After this one has learned the fitness course, I'm planning on moving over to Ratchet 3 instead. I'm not sure exactly what I'll have it learn in the game, but I'm considering something with multiplayer or arena challenges.
* Why don't you remove square as an action? Wouldn't that make it easier for it to learn?
Yes, but there are many good reasons to keep it around. Most of the time when you see it spam square it's because of a technical problem with the learning process. It should easily be able to learn not to spam square, so it serves as an indicator of how well the learning process works. There are also some situations where it could be beneficial for it to use square, and so I want to see if it is able to learn that.
* Why is it teleporting around?
There's a 30 second countdown that resets when it gets to the next checkpoint which is represented as the purple line at the top of the screen. When its time is up, it has to reset from the start. However, there's a 25% chance it spawns at a random location on Kerwan. This is to have variety in the training data, it's a good way to make it generalize more than just starting the same every time. The background agents spawn randomly across the map 70% of the time.
* Are there more instances of the game running in the background?

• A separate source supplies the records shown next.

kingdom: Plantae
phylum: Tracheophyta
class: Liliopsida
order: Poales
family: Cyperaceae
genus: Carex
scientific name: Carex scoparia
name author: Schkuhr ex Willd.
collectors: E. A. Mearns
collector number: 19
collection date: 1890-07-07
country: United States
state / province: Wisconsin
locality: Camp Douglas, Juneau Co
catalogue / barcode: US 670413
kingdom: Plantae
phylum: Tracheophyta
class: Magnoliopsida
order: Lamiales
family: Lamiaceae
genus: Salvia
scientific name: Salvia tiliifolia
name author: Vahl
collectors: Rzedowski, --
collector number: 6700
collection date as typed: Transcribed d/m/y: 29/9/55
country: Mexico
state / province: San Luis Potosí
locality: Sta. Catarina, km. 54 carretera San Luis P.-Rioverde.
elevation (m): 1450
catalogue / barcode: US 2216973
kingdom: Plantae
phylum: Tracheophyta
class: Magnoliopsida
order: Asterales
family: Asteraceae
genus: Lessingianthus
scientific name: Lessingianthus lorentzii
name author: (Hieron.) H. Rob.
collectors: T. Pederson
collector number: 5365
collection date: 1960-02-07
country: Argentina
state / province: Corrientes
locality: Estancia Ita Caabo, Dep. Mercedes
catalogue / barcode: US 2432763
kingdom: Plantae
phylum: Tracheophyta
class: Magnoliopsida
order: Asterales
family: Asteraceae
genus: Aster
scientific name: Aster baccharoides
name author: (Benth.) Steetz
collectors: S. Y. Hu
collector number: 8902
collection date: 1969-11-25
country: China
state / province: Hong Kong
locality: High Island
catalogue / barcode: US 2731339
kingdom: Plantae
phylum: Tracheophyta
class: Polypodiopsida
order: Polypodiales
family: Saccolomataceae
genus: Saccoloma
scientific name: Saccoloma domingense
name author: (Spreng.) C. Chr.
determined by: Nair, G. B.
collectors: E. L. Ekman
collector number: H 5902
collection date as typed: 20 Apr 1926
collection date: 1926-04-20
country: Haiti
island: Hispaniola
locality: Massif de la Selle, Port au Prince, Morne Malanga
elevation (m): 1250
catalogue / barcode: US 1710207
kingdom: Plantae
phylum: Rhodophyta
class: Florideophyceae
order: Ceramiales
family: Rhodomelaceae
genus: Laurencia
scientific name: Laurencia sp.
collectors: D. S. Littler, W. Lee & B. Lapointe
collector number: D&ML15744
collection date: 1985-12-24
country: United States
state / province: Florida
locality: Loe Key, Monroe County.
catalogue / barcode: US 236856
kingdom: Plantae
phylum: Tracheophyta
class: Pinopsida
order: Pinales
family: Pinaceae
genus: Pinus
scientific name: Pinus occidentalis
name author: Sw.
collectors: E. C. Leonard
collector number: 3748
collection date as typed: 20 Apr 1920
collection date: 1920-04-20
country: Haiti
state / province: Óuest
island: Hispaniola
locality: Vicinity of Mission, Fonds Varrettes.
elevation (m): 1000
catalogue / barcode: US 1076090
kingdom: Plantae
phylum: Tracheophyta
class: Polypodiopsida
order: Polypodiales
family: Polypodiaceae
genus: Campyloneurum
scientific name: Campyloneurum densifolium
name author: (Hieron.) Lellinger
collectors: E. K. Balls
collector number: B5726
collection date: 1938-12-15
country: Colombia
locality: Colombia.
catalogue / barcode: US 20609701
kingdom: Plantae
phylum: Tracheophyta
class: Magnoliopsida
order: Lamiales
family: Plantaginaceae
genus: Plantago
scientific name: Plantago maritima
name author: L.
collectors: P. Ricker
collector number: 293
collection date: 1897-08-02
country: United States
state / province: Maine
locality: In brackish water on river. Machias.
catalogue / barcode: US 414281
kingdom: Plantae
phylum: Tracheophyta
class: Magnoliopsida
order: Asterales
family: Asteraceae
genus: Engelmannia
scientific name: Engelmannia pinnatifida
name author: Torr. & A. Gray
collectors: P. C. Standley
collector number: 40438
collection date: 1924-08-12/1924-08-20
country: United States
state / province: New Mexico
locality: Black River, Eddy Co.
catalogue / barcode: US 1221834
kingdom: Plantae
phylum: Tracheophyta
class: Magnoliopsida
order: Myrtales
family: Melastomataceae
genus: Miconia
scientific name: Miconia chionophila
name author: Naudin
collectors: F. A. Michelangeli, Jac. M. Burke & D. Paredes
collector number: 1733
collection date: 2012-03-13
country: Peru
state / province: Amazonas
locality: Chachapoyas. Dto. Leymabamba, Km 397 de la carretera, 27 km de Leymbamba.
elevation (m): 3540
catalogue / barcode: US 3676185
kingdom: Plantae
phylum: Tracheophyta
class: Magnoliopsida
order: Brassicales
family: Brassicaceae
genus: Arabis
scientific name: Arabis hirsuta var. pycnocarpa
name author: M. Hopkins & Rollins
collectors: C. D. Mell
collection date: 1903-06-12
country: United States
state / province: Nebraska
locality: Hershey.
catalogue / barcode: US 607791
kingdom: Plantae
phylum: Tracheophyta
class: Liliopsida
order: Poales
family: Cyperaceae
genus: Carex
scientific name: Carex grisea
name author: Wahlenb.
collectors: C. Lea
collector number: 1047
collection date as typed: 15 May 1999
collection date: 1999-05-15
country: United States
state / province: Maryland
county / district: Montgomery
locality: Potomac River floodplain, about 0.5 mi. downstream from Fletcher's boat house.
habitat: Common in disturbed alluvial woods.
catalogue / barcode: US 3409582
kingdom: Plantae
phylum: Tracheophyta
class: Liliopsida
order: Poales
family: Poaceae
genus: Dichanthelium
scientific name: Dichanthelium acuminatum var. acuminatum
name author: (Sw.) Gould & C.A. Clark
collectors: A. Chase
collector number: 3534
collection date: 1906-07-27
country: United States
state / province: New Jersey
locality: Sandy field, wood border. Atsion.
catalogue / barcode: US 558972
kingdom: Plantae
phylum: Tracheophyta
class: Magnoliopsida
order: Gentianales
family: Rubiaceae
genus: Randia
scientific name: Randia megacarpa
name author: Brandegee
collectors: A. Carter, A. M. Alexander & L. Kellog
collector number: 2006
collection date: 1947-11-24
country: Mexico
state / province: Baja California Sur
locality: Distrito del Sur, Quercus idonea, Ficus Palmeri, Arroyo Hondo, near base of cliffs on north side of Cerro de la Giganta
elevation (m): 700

Yes. There are 2 instances running in the background, which run just below 4x speed. These run with significantly more randomness added to their actions to encourage exploration. The agent we see on the stream does not contribute to learning, due to technical reasons I haven't gotten around to fix.
* What are the giant transparent spinning crates?
They represent the next checkpoint the agent has to reach.
* Why is it lagging/slowing down occasionally?
The lag you’re observing isn’t caused by the emulator itself. Instead, it happens because the training process requires a significant amount of GPU resources. When the neural network is being trained, it heavily utilizes the GPU, which can cause the emulator to slow down. This is a common issue when running both the training and the emulation on the same system. If the GPU is fully occupied with training tasks, it doesn’t have enough resources left to run the emulator smoothly. This is why you might see the gameplay stuttering or lagging during these periods.
===========================
Rewards Overview
===========================
I may change these in the code and forget to update description.
Last updated: 27.05.2024
1. Crash Penalty:
Description: Applied when the game crashes.
Reward: -1.0 points.
2. Death Penalty:
Description: Applied when Ratchet dies in the game.
Reward: -1.5 points.
3. Moving Towards Checkpoint:
Description: Given when the agent moves closer to the next checkpoint.
Reward: The distance travelled towards next checkpoint in 2 game frames multiplied by 0.5. Meant to encourage higher speed and making it properly angle towards the checkpoint when it does long jumps or similar. Basically, it should bee line to the checkpoint whenever possible.
4. Reached Checkpoint Reward:
Description: Given when it reaches a checkpoint.
Reward: 5.0 points.
5. Moving Away from Checkpoint Penalty:
Description: Applied as long as it's 10 meters away from the closest it has been to the checkpoint. So if it has been within 30 meters of the checkpoint and it is now more than 40 meters away, it will be punished until it is less than 40 meters away.
Reward: -0.05 points.
6. Timeout Penalty:
Description: Applied if it takes too long to reach a checkpoint.
Reward: -1.0 points.
===========================
I don't have a problem explaining why I've chosen to do something the way I do it. If you're curious, please feel free to ask questions. However, please avoid phrasing your curiosity as unsolicited advice. Thanks!